Stapled Haemorrhoidectomy

Stapled haemorrhoidectomy is a surgical procedure that uses a circular stapler to remove a 1cm ring of the anal lining containing the blood vessels supplying the haemorrhoids. The edges of the cut anal lining are then stapled together. Two common systems used for this procedure are the PROXIMATE® PPH system by Ethicon and EEA™ system by Medtronic.

THD/HALO Procedures

THD (transanal haemorrhoidal dearterialisation) and HALO (haemorrhoid artery ligation operation) procedures use a specially designed ultrasound probe to locate the feeding vessels of the haemorrhoids. The vessels are then closed off with surgical stitching in the anus. These procedures are more suitable for patients with predominantly bleeding symptoms and minimal prolapse of haemorrhoids. The THD® Doppler Surgery system and the HALO™ system are commonly used in Singapore.

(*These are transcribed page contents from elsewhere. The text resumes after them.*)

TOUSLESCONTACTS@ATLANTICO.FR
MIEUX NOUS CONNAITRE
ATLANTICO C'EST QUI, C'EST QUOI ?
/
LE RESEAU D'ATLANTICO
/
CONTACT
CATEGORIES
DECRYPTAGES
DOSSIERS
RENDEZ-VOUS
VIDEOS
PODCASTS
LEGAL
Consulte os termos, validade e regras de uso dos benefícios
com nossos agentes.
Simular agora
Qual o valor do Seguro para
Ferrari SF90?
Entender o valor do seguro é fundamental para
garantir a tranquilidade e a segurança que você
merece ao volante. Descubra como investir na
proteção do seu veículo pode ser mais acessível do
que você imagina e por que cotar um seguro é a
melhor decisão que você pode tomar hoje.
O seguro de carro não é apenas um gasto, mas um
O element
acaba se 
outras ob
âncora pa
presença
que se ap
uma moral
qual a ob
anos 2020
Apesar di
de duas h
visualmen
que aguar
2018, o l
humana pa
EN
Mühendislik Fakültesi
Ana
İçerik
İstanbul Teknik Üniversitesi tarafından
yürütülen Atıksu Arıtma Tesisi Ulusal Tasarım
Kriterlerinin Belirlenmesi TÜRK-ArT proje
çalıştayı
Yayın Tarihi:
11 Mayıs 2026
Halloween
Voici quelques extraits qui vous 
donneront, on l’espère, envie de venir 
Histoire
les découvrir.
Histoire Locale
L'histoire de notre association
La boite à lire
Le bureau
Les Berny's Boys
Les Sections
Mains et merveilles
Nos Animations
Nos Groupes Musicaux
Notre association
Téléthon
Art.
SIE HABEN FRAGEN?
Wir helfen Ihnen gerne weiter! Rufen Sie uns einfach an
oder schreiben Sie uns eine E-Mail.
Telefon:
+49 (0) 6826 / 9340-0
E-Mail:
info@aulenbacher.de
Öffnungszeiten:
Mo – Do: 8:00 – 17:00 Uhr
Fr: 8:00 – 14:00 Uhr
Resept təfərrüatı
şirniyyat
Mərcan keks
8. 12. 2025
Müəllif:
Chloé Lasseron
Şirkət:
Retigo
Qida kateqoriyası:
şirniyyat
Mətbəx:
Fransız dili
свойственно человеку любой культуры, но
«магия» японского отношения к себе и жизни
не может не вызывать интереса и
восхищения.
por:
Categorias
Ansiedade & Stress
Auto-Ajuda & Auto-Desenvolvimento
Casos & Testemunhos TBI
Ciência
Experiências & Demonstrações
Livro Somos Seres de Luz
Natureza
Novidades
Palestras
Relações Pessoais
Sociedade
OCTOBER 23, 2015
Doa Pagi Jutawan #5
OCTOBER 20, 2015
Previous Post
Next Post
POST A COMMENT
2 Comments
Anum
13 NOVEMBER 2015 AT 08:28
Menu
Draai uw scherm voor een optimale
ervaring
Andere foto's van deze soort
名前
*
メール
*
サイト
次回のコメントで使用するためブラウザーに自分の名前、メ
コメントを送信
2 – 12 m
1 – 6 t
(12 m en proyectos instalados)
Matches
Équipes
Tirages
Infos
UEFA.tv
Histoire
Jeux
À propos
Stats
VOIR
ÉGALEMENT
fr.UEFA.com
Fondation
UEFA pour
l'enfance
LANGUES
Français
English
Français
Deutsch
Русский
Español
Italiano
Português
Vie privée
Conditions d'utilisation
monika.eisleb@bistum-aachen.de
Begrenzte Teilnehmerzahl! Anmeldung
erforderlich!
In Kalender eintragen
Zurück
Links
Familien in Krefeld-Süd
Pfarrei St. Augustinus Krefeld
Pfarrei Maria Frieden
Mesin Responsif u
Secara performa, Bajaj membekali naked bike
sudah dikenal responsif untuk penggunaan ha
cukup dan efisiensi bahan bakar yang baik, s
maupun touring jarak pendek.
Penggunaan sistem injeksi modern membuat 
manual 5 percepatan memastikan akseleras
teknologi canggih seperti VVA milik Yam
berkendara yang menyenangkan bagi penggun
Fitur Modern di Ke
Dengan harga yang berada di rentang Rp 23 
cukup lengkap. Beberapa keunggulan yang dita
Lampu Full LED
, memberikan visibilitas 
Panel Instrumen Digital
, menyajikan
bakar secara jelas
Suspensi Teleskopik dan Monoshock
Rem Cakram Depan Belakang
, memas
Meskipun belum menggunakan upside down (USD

Conventional Haemorrhoidectomy

The Conventional haemorrhoidectomy is considered the standard against which all new hemorrhoidal surgery procedures are compared. This method has been used for over fifty years and is the only option available for large third-degree and fourth-degree hemorrhoids. The procedure involves surgically removing the haemorrhoids using diathermy, and the wound can be left to heal on its own (Milligan-Morgan method) or stitched up (Ferguson method), with each method having its own advantages and disadvantages.

Harmonic or LigaSure Haemorrhoidectomy

Variants of the conventional haemorrhoidectomy method include the Harmonic or LigaSure Haemorrhoidectomy, which use the LigaSure™ surgical sealer or Harmonic® ultrasonic scalpel instead of electrical diathermy to reduce the risk of post-operative bleeding. It is important to discuss with a haemorrhoids surgeon to determine the best treatment option for an individual’s condition.